Family history of myelodysplasia or leukemia; and
Concomitant medical problems present in known IT syndromes
A major barrier to proper diagnosis is insurance companies’ unwillingness to cover genetic testing for diagnostic purposes in adults. The panels are expensive, and the answer is usually “no.” An additional barrier is the need to identify all IT genes. Even in cases with obvious pedigrees of low platelets, often the gene testing is negative for known mutations. Incomplete penetrance, de novo mutations, or autosomal recessive inheritance lower suspicions and thus genetic investigations.2
The importance of the correct diagnosis was laid bare in a report of pregnancy outcomes in 181 women with proven IT. Fifty-seven or 31 percent of cases had been misdiagnosed as ITP, and 44 received unnecessary treatment, including 15 splenectomies.3 In my own practice, I have seen hip replacements owing to avascular necrosis from chronic steroid use given for an incorrect ITP diagnosis.
Patient Follow-up
Patient 1’s case is familiar to most hematologists as the expected clinical findings in MYH9 disorders (formerly called May-Hegglin, Fechtner’s, Epstein, or Sebastian syndromes) with a history of cataracts and sensorineural hearing loss. However, the other manifestations did not develop until later in life, thus the early erroneous diagnosis and treatment. No response to the treatment should have raised red flags about the accuracy of the diagnosis. She did not have renal insufficiency. Her MYH9 gene was sequenced and a novel mutation found. Software predicted this mutation would produce disease. Her platelet count rose with eltrombopag, and her ear surgery was accomplished safely.
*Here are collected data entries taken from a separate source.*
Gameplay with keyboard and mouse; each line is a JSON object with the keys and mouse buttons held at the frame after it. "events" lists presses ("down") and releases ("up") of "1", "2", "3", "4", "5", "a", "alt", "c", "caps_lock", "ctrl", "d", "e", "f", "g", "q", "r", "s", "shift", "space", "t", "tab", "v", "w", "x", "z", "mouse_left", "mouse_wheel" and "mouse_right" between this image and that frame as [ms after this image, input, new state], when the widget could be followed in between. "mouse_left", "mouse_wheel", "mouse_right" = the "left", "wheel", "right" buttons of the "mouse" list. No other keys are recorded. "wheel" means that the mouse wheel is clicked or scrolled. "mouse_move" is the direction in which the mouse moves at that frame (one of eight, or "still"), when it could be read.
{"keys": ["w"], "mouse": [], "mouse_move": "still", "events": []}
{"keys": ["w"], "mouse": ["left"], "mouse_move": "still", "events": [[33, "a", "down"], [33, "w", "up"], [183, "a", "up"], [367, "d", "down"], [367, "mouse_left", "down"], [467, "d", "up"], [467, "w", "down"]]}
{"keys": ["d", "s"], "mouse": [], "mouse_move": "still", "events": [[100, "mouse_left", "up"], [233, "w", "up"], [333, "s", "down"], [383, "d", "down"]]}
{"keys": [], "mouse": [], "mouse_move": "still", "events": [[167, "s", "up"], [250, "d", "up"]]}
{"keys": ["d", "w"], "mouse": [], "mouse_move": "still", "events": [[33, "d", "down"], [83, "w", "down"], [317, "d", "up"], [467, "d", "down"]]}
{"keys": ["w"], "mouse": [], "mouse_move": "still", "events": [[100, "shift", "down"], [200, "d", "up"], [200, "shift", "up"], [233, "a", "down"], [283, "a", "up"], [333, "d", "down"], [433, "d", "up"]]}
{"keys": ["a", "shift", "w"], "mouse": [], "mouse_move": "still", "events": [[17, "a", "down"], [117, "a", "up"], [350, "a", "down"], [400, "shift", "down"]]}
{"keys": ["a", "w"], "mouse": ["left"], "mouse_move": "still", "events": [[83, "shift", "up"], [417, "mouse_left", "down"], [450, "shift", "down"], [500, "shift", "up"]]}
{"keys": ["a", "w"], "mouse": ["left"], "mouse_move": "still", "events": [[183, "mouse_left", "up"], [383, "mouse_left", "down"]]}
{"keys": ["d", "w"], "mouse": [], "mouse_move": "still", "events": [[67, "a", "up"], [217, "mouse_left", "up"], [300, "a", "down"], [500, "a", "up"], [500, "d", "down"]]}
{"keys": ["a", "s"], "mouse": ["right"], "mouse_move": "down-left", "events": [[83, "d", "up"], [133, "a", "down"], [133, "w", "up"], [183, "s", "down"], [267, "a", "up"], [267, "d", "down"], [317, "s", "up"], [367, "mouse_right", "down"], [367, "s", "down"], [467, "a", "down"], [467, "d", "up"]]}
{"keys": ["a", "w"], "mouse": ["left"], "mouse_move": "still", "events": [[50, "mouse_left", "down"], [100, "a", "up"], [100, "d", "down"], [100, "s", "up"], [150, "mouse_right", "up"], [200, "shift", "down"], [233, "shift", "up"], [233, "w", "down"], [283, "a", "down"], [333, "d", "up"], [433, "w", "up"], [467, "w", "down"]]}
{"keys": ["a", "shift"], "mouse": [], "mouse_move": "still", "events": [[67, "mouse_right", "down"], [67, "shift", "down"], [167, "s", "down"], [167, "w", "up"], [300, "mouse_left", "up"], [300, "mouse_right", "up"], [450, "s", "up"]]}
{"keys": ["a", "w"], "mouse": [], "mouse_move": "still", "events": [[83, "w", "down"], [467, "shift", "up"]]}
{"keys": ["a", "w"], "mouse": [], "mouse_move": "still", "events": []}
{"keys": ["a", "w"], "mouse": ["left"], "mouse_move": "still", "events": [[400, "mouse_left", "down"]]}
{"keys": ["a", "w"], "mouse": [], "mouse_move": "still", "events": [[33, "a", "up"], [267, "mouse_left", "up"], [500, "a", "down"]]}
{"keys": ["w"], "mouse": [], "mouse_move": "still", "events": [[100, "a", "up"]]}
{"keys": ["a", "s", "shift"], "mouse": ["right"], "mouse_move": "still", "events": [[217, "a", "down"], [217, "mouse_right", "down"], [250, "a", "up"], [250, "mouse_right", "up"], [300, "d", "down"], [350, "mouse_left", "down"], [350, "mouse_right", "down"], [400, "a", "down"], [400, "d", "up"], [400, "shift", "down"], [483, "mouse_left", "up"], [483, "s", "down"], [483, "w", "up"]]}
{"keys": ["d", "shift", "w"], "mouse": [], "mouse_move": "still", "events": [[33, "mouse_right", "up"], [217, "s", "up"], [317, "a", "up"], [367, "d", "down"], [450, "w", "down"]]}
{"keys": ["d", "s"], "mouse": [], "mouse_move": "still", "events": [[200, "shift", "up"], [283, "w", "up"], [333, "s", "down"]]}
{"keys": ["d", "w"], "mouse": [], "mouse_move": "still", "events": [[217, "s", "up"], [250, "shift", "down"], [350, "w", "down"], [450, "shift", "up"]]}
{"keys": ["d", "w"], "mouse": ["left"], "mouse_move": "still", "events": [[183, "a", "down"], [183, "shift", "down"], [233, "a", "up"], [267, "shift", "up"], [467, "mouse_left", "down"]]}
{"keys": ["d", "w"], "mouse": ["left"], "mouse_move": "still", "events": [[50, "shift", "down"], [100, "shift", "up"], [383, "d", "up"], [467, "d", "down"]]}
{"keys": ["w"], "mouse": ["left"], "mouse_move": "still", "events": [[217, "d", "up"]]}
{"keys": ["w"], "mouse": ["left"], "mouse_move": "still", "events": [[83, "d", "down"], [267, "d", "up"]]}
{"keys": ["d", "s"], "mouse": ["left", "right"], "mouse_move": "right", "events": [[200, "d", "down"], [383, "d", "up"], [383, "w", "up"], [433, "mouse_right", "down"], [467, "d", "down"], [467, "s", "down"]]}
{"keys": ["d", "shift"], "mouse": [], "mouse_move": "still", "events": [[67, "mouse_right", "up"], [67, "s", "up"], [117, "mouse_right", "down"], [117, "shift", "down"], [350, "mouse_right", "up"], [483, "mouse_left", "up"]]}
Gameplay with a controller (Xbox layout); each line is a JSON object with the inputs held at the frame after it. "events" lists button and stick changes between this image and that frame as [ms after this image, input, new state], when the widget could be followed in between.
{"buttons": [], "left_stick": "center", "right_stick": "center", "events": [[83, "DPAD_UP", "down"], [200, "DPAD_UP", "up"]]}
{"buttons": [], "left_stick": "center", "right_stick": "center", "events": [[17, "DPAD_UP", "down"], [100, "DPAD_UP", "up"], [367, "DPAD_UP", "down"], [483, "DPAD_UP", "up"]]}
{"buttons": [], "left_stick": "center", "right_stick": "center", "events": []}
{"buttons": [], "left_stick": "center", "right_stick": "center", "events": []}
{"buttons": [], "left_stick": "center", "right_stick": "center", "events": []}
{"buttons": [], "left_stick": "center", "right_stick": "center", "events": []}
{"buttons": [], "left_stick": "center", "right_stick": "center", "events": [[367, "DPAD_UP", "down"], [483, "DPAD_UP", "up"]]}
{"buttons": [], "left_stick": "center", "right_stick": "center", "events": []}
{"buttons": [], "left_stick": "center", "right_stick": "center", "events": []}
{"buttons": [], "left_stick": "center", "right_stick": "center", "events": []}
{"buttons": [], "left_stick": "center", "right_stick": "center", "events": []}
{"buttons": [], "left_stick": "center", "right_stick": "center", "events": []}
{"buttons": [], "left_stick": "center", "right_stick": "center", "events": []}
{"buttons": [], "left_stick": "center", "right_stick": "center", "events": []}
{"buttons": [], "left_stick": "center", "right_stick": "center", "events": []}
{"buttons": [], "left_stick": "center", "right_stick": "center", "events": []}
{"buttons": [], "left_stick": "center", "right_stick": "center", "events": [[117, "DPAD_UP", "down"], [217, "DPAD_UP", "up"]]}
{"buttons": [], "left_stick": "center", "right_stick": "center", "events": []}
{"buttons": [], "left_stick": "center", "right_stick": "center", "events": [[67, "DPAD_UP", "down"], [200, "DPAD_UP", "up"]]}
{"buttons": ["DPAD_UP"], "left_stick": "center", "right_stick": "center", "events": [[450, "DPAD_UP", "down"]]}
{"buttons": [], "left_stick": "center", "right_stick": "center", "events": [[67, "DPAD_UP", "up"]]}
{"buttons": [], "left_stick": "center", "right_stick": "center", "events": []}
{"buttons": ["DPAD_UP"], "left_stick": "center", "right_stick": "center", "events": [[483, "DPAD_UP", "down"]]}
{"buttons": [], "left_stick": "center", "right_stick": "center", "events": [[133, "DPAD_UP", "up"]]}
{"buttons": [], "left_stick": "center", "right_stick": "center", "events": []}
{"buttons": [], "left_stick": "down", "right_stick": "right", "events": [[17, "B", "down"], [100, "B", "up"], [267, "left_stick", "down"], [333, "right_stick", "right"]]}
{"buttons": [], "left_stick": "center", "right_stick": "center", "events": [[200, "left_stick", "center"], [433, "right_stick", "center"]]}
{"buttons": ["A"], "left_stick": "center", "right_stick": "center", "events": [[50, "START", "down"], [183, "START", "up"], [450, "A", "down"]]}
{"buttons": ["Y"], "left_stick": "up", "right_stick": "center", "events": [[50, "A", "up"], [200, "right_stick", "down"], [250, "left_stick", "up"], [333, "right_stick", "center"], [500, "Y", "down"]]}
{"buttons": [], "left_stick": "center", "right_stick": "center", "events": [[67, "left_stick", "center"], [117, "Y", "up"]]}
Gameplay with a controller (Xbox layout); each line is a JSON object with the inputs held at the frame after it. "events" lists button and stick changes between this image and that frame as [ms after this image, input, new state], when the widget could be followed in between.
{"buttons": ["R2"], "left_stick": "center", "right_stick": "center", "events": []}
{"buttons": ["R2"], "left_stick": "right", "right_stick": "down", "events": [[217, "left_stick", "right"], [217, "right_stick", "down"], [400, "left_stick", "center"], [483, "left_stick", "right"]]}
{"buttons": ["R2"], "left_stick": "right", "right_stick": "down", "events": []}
The second case observes the daughter of patient 1. Patient 2 has the same MYH9 mutation. Her diagnosis was far more difficult given the lupus and possible liver disease, but her mother was known to have thrombocytopenia, which is key. She was initially misdiagnosed as ITP and encouraged to take steroids, but she wisely refused. Her mother’s MYH9 gene diagnosis came after this patient’s presentation. She does not currently have renal disease or cataracts. Her hearing is slightly decreased.